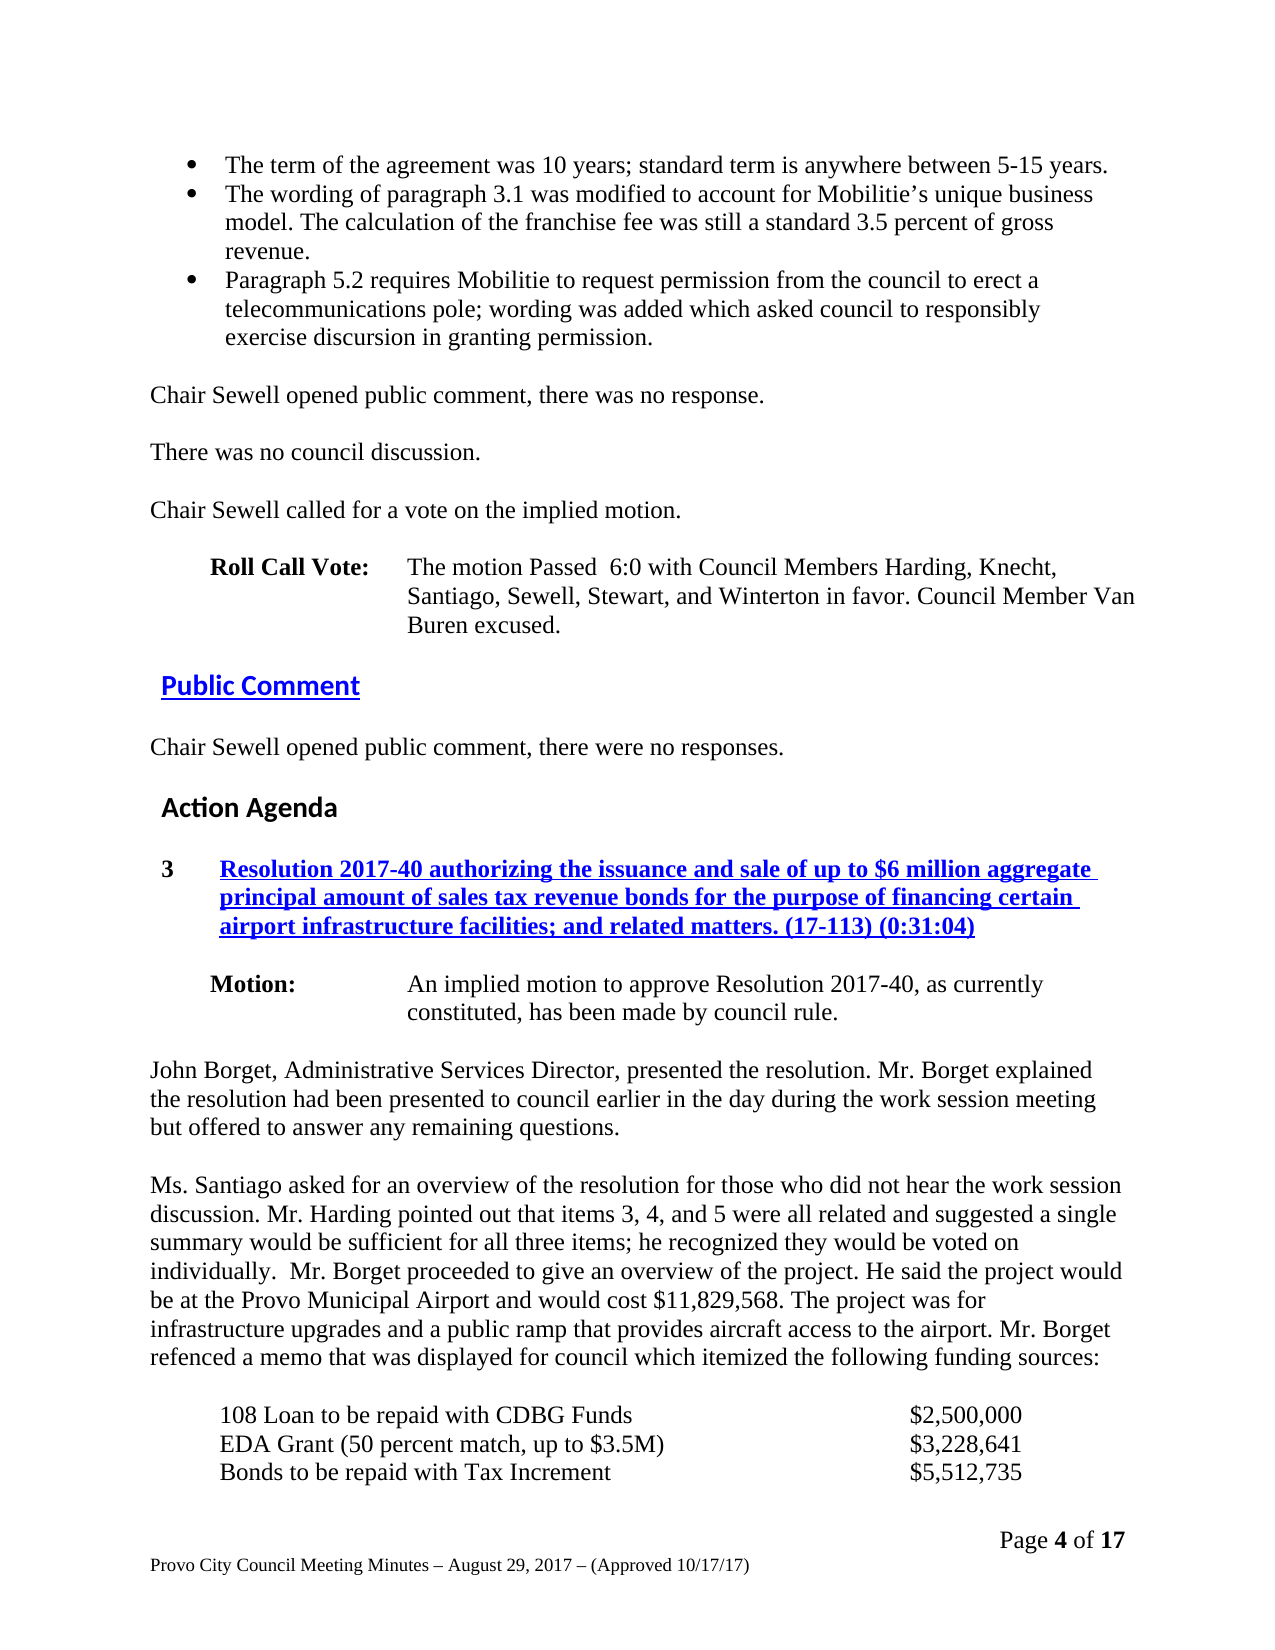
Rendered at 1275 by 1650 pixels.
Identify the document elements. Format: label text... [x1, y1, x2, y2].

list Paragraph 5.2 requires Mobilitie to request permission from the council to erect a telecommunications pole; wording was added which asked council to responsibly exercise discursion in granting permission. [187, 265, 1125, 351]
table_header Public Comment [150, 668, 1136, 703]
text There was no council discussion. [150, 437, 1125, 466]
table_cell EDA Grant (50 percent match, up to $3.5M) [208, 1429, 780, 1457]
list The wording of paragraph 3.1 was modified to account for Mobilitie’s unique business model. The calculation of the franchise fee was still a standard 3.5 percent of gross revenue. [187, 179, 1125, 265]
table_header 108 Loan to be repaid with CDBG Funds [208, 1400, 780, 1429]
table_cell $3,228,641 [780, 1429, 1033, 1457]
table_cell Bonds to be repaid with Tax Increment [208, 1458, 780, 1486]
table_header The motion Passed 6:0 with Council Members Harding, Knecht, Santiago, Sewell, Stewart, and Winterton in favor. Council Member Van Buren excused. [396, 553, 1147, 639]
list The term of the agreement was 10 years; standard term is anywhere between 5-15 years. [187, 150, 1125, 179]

****************

__Task__
Your task is to reproduce exactly the lines that begin with the one containing "Identify the document" and continue to the end of the data, both ends included.

__Result of the task__
Identify the document elements. Format: label text... [x1, y1, x2, y2].

list Paragraph 5.2 requires Mobilitie to request permission from the council to erect a telecommunications pole; wording was added which asked council to responsibly exercise discursion in granting permission. [187, 265, 1125, 351]
table_header Public Comment [150, 668, 1136, 703]
text There was no council discussion. [150, 437, 1125, 466]
table_cell EDA Grant (50 percent match, up to $3.5M) [208, 1429, 780, 1457]
list The wording of paragraph 3.1 was modified to account for Mobilitie’s unique business model. The calculation of the franchise fee was still a standard 3.5 percent of gross revenue. [187, 179, 1125, 265]
table_header 108 Loan to be repaid with CDBG Funds [208, 1400, 780, 1429]
table_cell $3,228,641 [780, 1429, 1033, 1457]
table_cell Bonds to be repaid with Tax Increment [208, 1458, 780, 1486]
table_header The motion Passed 6:0 with Council Members Harding, Knecht, Santiago, Sewell, Stewart, and Winterton in favor. Council Member Van Buren excused. [396, 553, 1147, 639]
list The term of the agreement was 10 years; standard term is anywhere between 5-15 years. [187, 150, 1125, 179]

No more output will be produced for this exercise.